What are other interesting questions to ask this data?
- Are there any trends when comparing the same month across years?
- What are the daily averages for each month across years?
- etc.
Exit duckdb
Press Ctrl+D
at any time to exit the duckdb
CLI shell. Enter again with duckdb data/sunpower.db
.
Data Visualization with Rill
I followed the Rill Data quickstart to create a local dashboard.
In the UI, I chose duckdb
source with this SQL:
select * from read_csv_auto('<path to>/sunpower/data/timeseries/sunpower_timeseries.csv', header = true);
Rill’s local environment apparently uses duckdb
out of the box!
After you install the rill
CLI, here is the command to start the UI server:
rill start sunpower-viz
And go to http://localhost:9009.
Rill also generated a dashboard using AI, which saved some time getting to a nice dashboard. For example, here is a year over year comparison of the month of January 2024 vs 2023 for total grid usage:
A 15% reduction in grid usage year over year!
Next Steps
- I’d love to hook up Apache Superset, Grafana, or some other data visualization tool to duckdb.
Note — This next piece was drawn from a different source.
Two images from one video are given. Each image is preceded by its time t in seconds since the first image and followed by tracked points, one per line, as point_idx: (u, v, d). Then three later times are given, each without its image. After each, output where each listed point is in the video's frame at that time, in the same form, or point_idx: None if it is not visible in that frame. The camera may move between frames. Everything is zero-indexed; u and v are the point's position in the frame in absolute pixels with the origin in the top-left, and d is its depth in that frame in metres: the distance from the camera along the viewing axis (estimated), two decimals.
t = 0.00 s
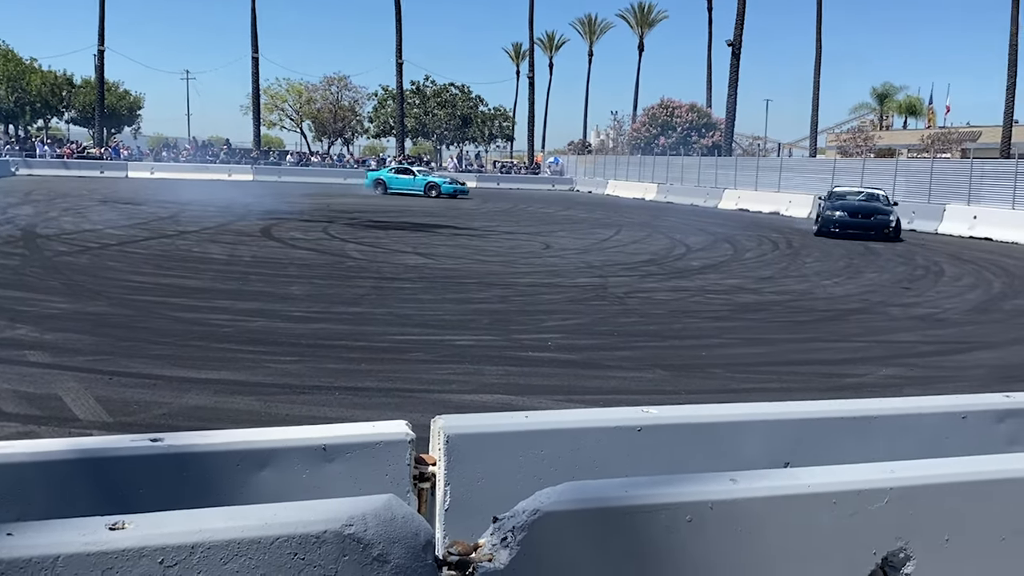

- Set up orchestrator job to load new data on a schedule (e.g. with Airflow or Prefect)
- Other ideas?
Real-Time with Materialize.
As an extension, I’ve thought about tapping into the server on my physical PVS6 box as outlined in this cool project to get real-time readings. I could then HTTP POST
those readings directly into my Materialize database with the Webhook Source and maintain real-time views over the data.
Full disclosure: Materialize is my employer as of writing.